JOB ITEM:
Would you please repeat the data exactly as given?

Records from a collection
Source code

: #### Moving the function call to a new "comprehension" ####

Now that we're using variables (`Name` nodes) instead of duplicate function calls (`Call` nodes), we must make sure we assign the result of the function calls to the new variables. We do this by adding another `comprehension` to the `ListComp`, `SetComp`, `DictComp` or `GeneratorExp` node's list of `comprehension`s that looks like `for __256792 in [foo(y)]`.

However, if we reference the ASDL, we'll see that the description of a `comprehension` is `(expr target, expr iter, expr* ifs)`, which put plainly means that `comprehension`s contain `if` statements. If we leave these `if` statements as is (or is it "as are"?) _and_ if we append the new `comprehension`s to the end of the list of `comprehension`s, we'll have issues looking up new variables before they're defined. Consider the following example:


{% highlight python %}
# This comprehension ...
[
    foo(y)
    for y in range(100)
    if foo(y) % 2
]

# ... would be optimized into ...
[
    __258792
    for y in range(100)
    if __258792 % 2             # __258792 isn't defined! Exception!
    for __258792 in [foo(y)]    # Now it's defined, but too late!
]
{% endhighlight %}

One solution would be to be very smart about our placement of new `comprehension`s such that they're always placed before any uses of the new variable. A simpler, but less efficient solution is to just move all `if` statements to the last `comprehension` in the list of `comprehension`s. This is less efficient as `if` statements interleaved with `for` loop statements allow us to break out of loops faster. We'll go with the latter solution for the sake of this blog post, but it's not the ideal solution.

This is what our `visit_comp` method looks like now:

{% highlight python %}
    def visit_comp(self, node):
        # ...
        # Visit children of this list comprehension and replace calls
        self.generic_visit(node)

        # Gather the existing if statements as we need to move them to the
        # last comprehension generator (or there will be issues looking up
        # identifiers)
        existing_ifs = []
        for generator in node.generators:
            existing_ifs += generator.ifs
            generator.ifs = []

SOLUTION TO THIS EXERCISE:
Source code

: #### Moving the function call to a new "comprehension" ####

Now that we're using variables (`Name` nodes) instead of duplicate function calls (`Call` nodes), we must make sure we assign the result of the function calls to the new variables. We do this by adding another `comprehension` to the `ListComp`, `SetComp`, `DictComp` or `GeneratorExp` node's list of `comprehension`s that looks like `for __256792 in [foo(y)]`.

However, if we reference the ASDL, we'll see that the description of a `comprehension` is `(expr target, expr iter, expr* ifs)`, which put plainly means that `comprehension`s contain `if` statements. If we leave these `if` statements as is (or is it "as are"?) _and_ if we append the new `comprehension`s to the end of the list of `comprehension`s, we'll have issues looking up new variables before they're defined. Consider the following example:


{% highlight python %}
# This comprehension ...
[
    foo(y)
    for y in range(100)
    if foo(y) % 2
]

# ... would be optimized into ...
[
    __258792
    for y in range(100)
    if __258792 % 2             # __258792 isn't defined! Exception!
    for __258792 in [foo(y)]    # Now it's defined, but too late!
]
{% endhighlight %}

One solution would be to be very smart about our placement of new `comprehension`s such that they're always placed before any uses of the new variable. A simpler, but less efficient solution is to just move all `if` statements to the last `comprehension` in the list of `comprehension`s. This is less efficient as `if` statements interleaved with `for` loop statements allow us to break out of loops faster. We'll go with the latter solution for the sake of this blog post, but it's not the ideal solution.

This is what our `visit_comp` method looks like now:

{% highlight python %}
    def visit_comp(self, node):
        # ...
        # Visit children of this list comprehension and replace calls
        self.generic_visit(node)

        # Gather the existing if statements as we need to move them to the
        # last comprehension generator (or there will be issues looking up
        # identifiers)
        existing_ifs = []
        for generator in node.generators:
            existing_ifs += generator.ifs
            generator.ifs = []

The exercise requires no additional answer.